Baca berita dengan sedikit iklan, klik di sini
Adapun laporan ini disusun oleh Richard Wike, Moira Fagan, Christine Huang, Laura Clancy, dan Jordan Lippert dari Pew Research Center. Studi yang diterbitkan pada 9 Januari 2025 ini dapat diakses melalui situs web Pew Research Center. Berikut merupakan empat temuan utama yang menjadi sorotan dalam studi tersebut.
1. Kesenjangan Ekonomi Sebagai Masalah Besar
Hasil survei menunjukkan bahwa sebagian besar masyarakat di 36 negara yang disurvei menganggap kesenjangan antara kaya dan miskin sebagai masalah yang sangat besar. Median 54 persen responden menyebutkan hal ini, sementara 30 persen lainnya menganggapnya sebagai masalah yang cukup besar. Kekhawatiran terhadap ketimpangan ekonomi ini menunjukkan betapa pentingnya kesadaran masyarakat tentang masalah distribusi kekayaan dan dampaknya terhadap stabilitas sosial-ekonomi.

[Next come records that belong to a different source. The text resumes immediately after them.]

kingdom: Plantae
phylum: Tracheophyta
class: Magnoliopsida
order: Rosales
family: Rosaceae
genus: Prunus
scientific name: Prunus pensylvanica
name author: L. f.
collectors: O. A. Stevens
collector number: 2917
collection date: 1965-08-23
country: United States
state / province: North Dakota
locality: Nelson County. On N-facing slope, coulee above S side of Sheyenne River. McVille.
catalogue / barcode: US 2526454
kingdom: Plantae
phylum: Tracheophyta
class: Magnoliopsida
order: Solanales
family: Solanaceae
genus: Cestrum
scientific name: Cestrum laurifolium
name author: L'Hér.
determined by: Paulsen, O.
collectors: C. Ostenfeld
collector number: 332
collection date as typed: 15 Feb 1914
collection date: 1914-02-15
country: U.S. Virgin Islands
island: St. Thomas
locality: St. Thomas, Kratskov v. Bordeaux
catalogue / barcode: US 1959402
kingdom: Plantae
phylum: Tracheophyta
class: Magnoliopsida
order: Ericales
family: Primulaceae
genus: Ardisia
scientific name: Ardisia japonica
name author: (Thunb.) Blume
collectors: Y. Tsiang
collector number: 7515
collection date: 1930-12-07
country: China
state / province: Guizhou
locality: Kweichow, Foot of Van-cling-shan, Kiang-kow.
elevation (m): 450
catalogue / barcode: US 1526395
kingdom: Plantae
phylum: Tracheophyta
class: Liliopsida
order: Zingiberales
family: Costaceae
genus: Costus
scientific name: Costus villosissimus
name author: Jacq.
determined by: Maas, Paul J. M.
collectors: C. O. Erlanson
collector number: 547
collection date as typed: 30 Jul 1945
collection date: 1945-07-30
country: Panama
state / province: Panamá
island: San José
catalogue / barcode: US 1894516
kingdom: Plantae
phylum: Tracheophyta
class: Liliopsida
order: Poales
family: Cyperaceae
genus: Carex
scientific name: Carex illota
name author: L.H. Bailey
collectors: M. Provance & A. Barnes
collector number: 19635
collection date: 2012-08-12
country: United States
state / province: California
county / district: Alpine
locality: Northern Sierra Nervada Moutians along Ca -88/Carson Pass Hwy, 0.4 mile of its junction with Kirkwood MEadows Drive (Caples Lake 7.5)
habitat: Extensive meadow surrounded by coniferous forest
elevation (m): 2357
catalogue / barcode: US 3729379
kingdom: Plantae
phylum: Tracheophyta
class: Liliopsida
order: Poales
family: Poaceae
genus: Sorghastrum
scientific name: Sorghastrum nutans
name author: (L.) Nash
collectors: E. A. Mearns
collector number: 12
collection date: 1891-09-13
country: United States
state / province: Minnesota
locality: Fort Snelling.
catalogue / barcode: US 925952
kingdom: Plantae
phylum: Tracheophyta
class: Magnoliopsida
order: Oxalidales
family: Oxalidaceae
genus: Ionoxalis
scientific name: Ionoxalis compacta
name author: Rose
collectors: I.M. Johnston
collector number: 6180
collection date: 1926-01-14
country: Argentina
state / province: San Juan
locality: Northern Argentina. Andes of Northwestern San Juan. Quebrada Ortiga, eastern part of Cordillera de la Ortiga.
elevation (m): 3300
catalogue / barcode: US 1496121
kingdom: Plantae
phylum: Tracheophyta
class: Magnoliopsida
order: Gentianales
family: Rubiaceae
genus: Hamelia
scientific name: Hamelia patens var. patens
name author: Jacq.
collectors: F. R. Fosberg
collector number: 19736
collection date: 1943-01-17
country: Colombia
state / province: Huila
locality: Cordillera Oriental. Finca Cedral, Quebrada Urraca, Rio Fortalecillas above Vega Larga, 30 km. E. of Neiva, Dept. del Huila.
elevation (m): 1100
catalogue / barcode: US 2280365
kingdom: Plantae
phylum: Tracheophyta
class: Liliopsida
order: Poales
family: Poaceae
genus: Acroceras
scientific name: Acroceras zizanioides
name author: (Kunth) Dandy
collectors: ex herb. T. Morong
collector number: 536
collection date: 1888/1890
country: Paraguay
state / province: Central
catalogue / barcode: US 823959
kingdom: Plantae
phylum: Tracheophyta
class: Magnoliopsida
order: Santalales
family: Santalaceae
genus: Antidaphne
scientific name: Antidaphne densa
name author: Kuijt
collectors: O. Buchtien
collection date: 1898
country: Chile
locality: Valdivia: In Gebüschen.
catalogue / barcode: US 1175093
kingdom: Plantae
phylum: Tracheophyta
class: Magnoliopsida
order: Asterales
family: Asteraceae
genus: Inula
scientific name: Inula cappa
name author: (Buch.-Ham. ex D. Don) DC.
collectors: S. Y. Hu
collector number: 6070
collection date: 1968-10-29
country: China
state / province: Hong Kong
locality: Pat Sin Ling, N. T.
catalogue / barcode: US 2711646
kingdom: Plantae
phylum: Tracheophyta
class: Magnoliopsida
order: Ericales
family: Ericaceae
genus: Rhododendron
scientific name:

2. Pengaruh Politik Orang Kaya Sebagai Penyebab Ketimpangan
Sebagian besar responden, yakni median 60 persen, percaya bahwa pengaruh politik yang besar dari orang kaya berkontribusi signifikan terhadap ketimpangan ekonomi. Pandangan ini menunjukkan adanya keprihatinan tentang bagaimana kekuatan politik yang dimiliki oleh kalangan kaya dapat mempengaruhi kebijakan publik, yang pada gilirannya memperburuk ketidaksetaraan ekonomi. Pandangan ini ditemukan hampir di seluruh negara yang disurvei, dengan banyak dari mereka juga menganggap pengaruh ini sebagai masalah yang perlu segera diatasi.
3. Pandangan Pesimistis terhadap Masa Depan Keuangan Anak-anak
Survei ini juga mencatat pandangan pesimistis tentang masa depan keuangan anak-anak. Secara median, 57 persen responden menyatakan bahwa anak-anak di negara mereka akan lebih buruk secara finansial dibandingkan dengan orang tua mereka. Hal ini menggambarkan rasa pesimis yang meluas mengenai kesempatan ekonomi generasi mendatang. Pandangan ini paling kuat di negara-negara berpenghasilan tinggi seperti AS dan Kanada, di mana hampir tiga perempat responden merasa masa depan keuangan anak-anak akan lebih sulit.
4. Dukungan untuk Perubahan Ekonomi yang Besar
Survei ini juga menemukan adanya dorongan kuat untuk perubahan ekonomi di banyak negara. Di 33 dari 36 negara yang disurvei, mayoritas responden setuju bahwa sistem ekonomi mereka memerlukan perubahan besar atau reformasi total. Median 52 persen responden menginginkan perubahan besar, sementara 20 persen menginginkan reformasi total.
Banyak negara dengan pendapatan menengah, seperti Nigeria, Tunisia, dan Ghana, mendukung reformasi lebih lanjut, sementara negara-negara dengan pendapatan lebih tinggi seperti Belanda dan Swedia cenderung lebih moderat dalam hal perubahan ekonomi.